Procédure devant la cour :
Par une requête enregistrée le 21 juin 2023, M. B..., représenté par Me Cissé, demande à la cour :
1°) d'annuler le jugement du 3 novembre 2022 du tribunal administratif de Montpellier;
2°) d'annuler l'arrêté du 17 mai 2022 par lequel le préfet de l'Hérault a rejeté sa demande de titre de séjour et l'a obligé à quitter le territoire français dans le délai de 90 jours ;
3°) d'enjoindre au préfet de l'Hérault de lui délivrer un titre de séjour portant la mention " étudiant " ou " vie privée et familiale " dans un délai de trente jours suivant la notification de l'arrêt à intervenir, ou à défaut de réexaminer sa demande dans le délai d'un mois et, dans l'attente, de lui délivrer une autorisation provisoire de séjour dans un délai de quinze jours, sous astreinte de cinquante euros par jour de retard ;
4°) de mettre à la charge de l'Etat au profit de son conseil la somme de 1 200 euros en application de l'article L. 761-1 du code de justice administrative et de la loi du 10 juillet 1991.
M. B... soutient que :
- le refus de certificat de résidence est insuffisamment motivé alors qu'il avait indiqué que toute sa famille, à savoir ses parents et ses frères et sœurs, vivait en France et qu'aucun autre membre de sa famille ne se trouvait en Algérie ; cette décision se trouve également entachée d'un défaut d'examen réel et sérieux de sa situation ;
- en ce qui concerne le refus de certificat de résidence en qualité d'étudiant contrairement à ce qu'ont estimé les premiers juges, le préfet a commis une erreur de droit en lui opposant la circonstance qu'il ne possédait pas de visa de long séjour sans exercer son pouvoir de régularisation alors que sa situation personnelle, caractérisée par son inscription en baccalauréat professionnel, justifiait un tel examen ; par ailleurs, le préfet lui a, à tort, opposé la circonstance selon laquelle il ne pouvait obtenir un certificat de résidence en qualité d'étudiant faute d'être inscrit dans une formation d'enseignement supérieur alors qu'aucune des stipulations de l'accord franco-algérien ne prévoit une telle condition ;
- dès lors qu'il poursuit ses études avec assiduité et sérieux, bénéficie d'une formation en alternance et qu'il poursuit un projet professionnel comme " monteur d'installations thermiques " pour lequel il a effectué à cet effet un stage professionnel, il était en droit d'obtenir un certificat de résidence en qualité d'étudiant sur le fondement du titre III du protocole annexé à l'accord franco-algérien du 27 décembre 1968 ;
- en ce qui concerne le refus de certificat de résidence au titre de la vie privée et familiale, ce refus méconnait l'article 6-5 de l'accord franco-algérien et porte une atteinte disproportionnée à son droit au respect de sa vie privée et familiale au regard de l'article 8 de la convention européenne de sauvegarde des droits de l'homme et des libertés fondamentales, compte tenu de la présence de sa famille et de ses amis en France, du fait qu'il ne dispose plus d'attaches familiales dans son pays d'origine, et en raison également des études qu'il poursuit et du contrat en alternance dont il bénéficie, lequel lui procure des ressources ;
- pour les mêmes raisons, cette décision est entachée d'une erreur manifeste d'appréciation quant à sa situation personnelle. ; il vit en France depuis qu'il y est entré en 2018 avec toute sa famille, suit une scolarité, et bénéficie même d'une bourse de l'Etat français ; il était mineur quand il est entré en France et a présenté une demande de titre de séjour avant sa majorité ; il a toujours manifesté une volonté d'intégration en France, a présenté un projet professionnel sérieux et réside en France avec toute sa famille.

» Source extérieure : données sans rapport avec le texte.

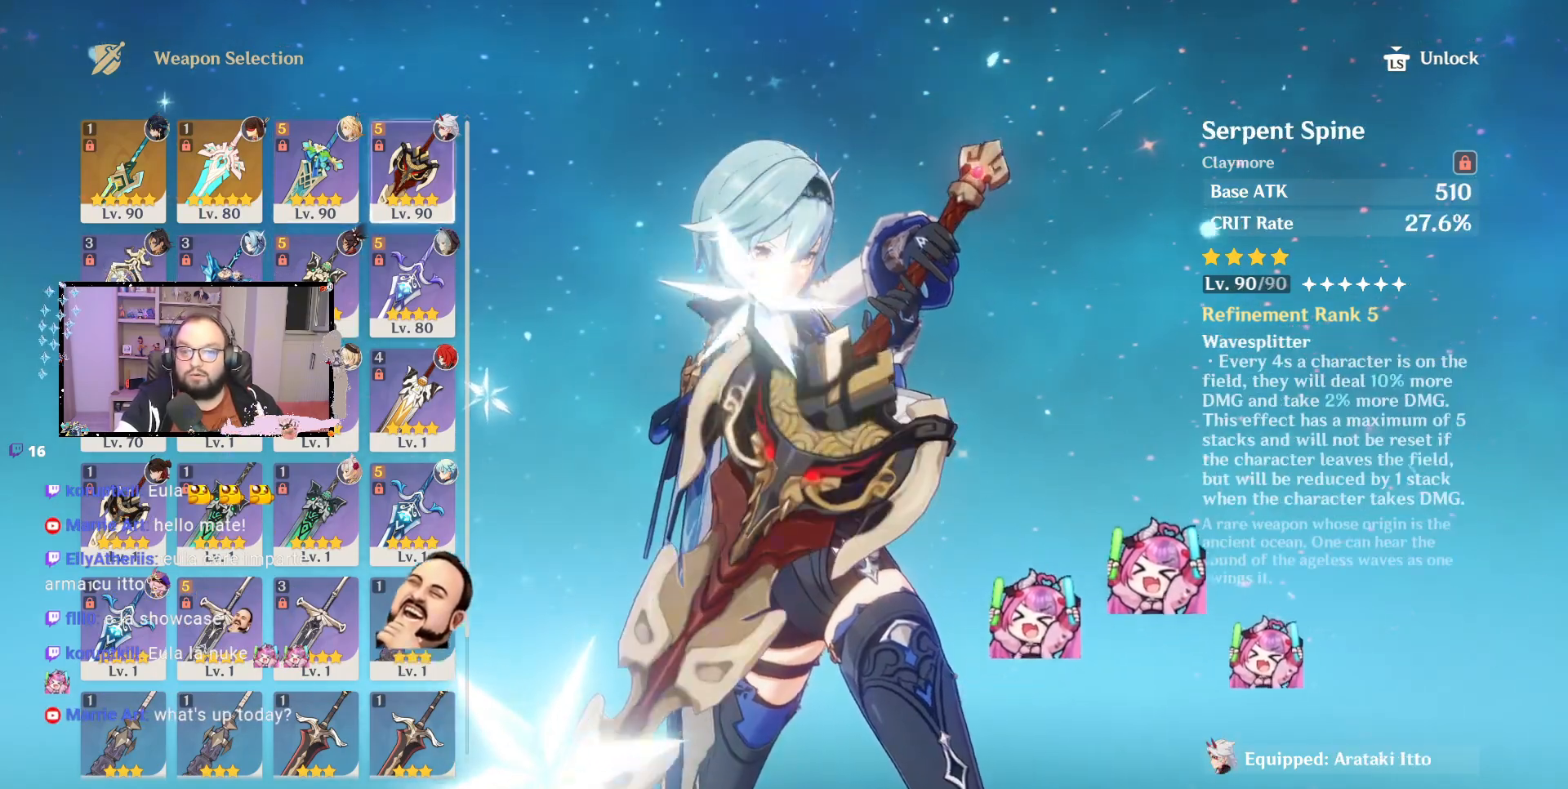
{"buttons": ["B"], "left_stick": "center", "right_stick": "center", "events": [[83, "left_stick", "center"], [483, "B", "down"]]}
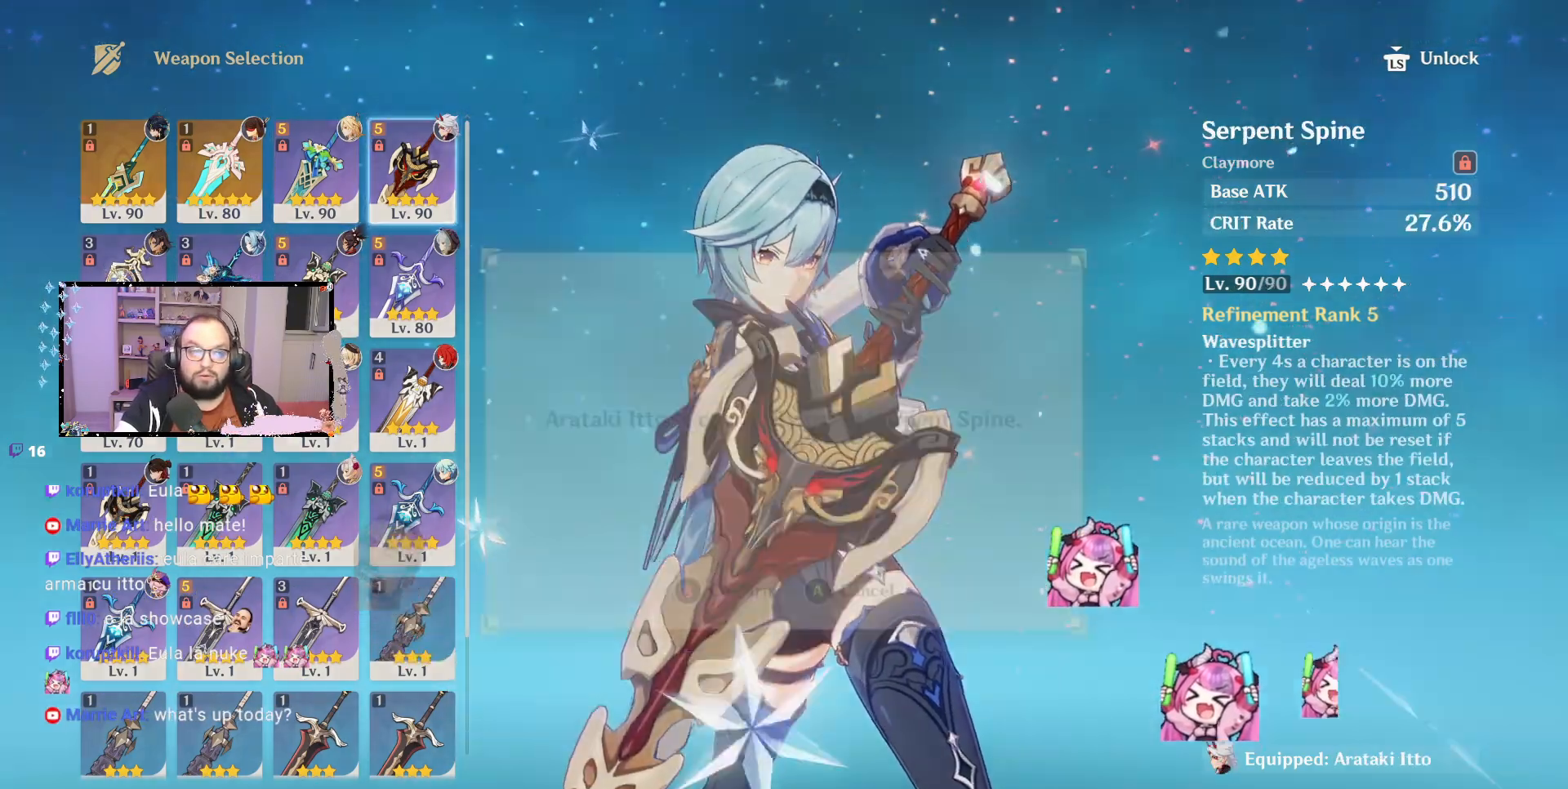
{"buttons": ["B"], "left_stick": "center", "right_stick": "center", "events": [[67, "B", "up"], [467, "B", "down"]]}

Par un mémoire en défense, enregistré le 10 novembre 2023, le préfet de l'Hérault conclut au rejet de la requête de M. B....
Il soutient qu'aucun des moyens de la requête n'est fondé.
Par une décision du 24 mai 2023, le bureau d'aide juridictionnelle auprès du tribunal judiciaire de Toulouse a accordé à M. B... le bénéfice de l'aide juridictionnelle totale.
Vu les autres pièces du dossier.
Vu :
- la convention européenne de sauvegarde des droits de l'homme et des libertés fondamentales ;
- l'accord franco-algérien du 27 décembre 1968 ;
- le code de l'entrée et du séjour des étrangers et du droit d'asile ;
- le code des relations entre le public et l'administration ;
- la loi n° 91-647 du 10 juillet 1991 ;
- le code de justice administrative.
Le président de la formation de jugement a dispensé la rapporteure publique, sur sa proposition, de prononcer des conclusions à l'audience.
Les parties ont été régulièrement averties du jour de l'audience.
Le rapport de M. Bentolila, président-assesseur, a été entendu au cours de l'audience publique.
Considérant ce qui suit :
1. M. A... B..., ressortissant algérien né le 24 avril 2004, est entré sur le territoire français le 16 novembre 2018 muni d'un visa de court séjour avec entrées multiples. Il a sollicité, le 20 avril 2022, la délivrance d'un certificat de résidence en qualité d'étudiant ainsi qu'au titre de la vie privée et familiale. Par un arrêté du 17 mai 2022, le préfet de l'Hérault a refusé de délivrer à M. B... le certificat de résidence demandé et a obligé ce dernier à quitter le territoire français dans le délai de 90 jours.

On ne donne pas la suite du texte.